El bloque contrario está liderado por la UE y estados como India, Brasil y Japón. Es lo que ha apoyado esta Declaración de París, comprometiéndose a desarrollar regulaciones e instrumentos de cooperación y coordinación internacionales. Y es a este bloque al que se le ha sumado China, un paso con gran importancia simbólica y política, porque implica suscribir el conjunto de valores éticos universales que integran la Declaración, aunque sea por motivaciones estéticas o retóricas.

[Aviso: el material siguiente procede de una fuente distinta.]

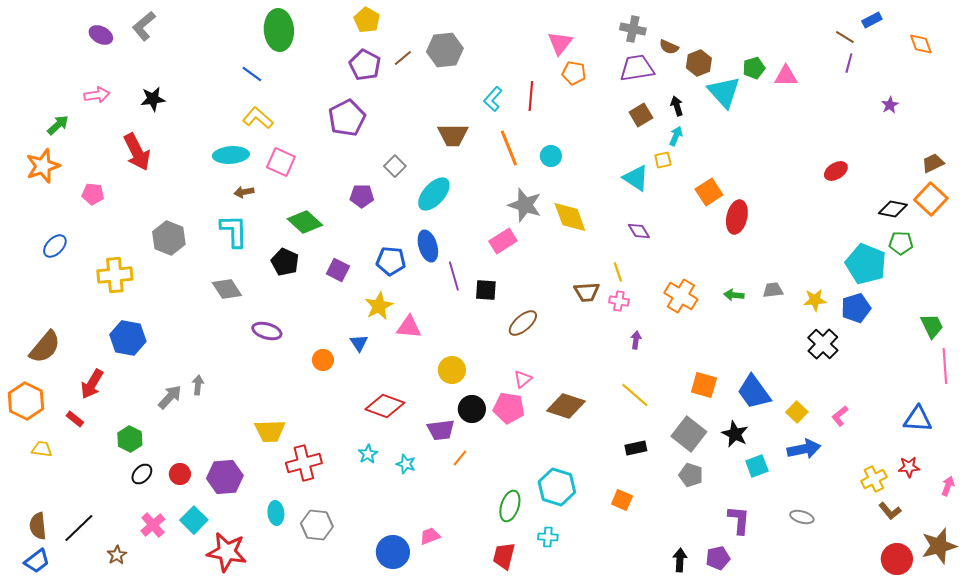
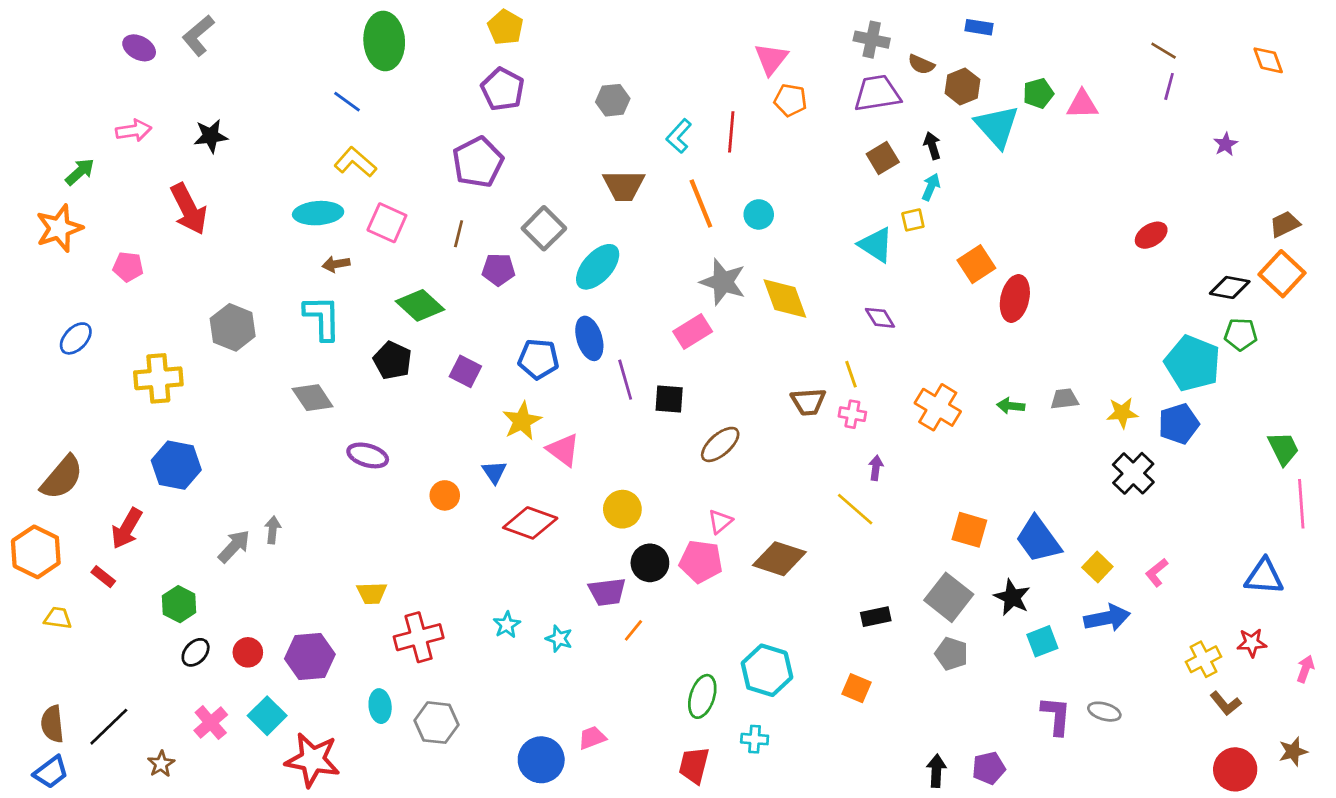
blue rectangle: (872, 20) -> (979, 27), moved, turned 36
gray hexagon: (445, 50) -> (613, 100), moved, size x0.7
brown line: (403, 58) -> (459, 234), moved, turned -36
gray square: (395, 166) -> (544, 228), size x1.4
pink triangle: (409, 327) -> (563, 450), turned 32
yellow line: (635, 395) -> (855, 509), moved
red diamond: (385, 406) -> (530, 523), moved
yellow trapezoid: (270, 431) -> (372, 593), size x0.7
purple L-shape: (739, 520) -> (1056, 716), moved
brown star: (939, 546) -> (1293, 752), size x0.6

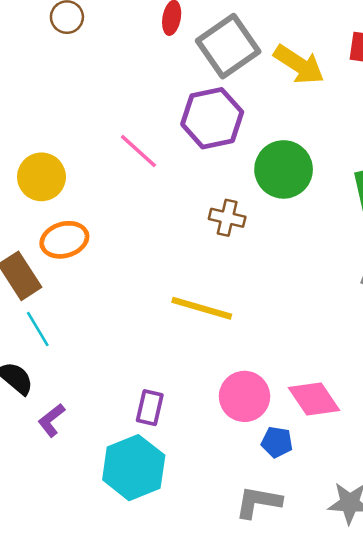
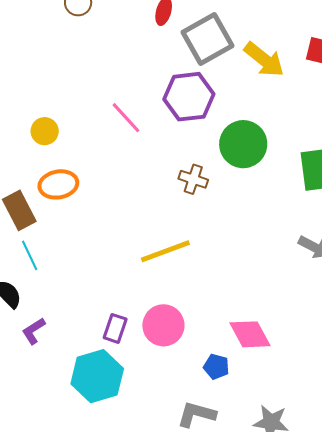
yellow circle: (41, 177) -> (45, 131), size x0.7
yellow line: (202, 308) -> (165, 251), turned -42
pink circle: (245, 396) -> (163, 325), moved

La Declaración de París es, como su nombre indica, un intento de los países firmantes de poner la primera piedra por crear un esquema normativo que asegure que la IA es más inclusiva y sostenible para la gente y el planeta. Es un paso, por tanto, en la buena dirección, que intenta generar una IA más justa. Lo que muchos todavía no ven, tampoco en la cumbre de París, es que hacer la IA más ética y más justa no es suficiente. Que la IA comporta un increíble poder que es susceptible de interferir en nuestros sistemas democráticos, de modificar los equilibrios tradicionales del poder político, e incluso de dominar a nuestros gobiernos. Necesitamos una IA que no sea sólo justa, sino también políticamente legítima. Esto significa una IA más democrática. Una IA no sólo para los ciudadanos, sino de los ciudadanos, controlada por los ciudadanos.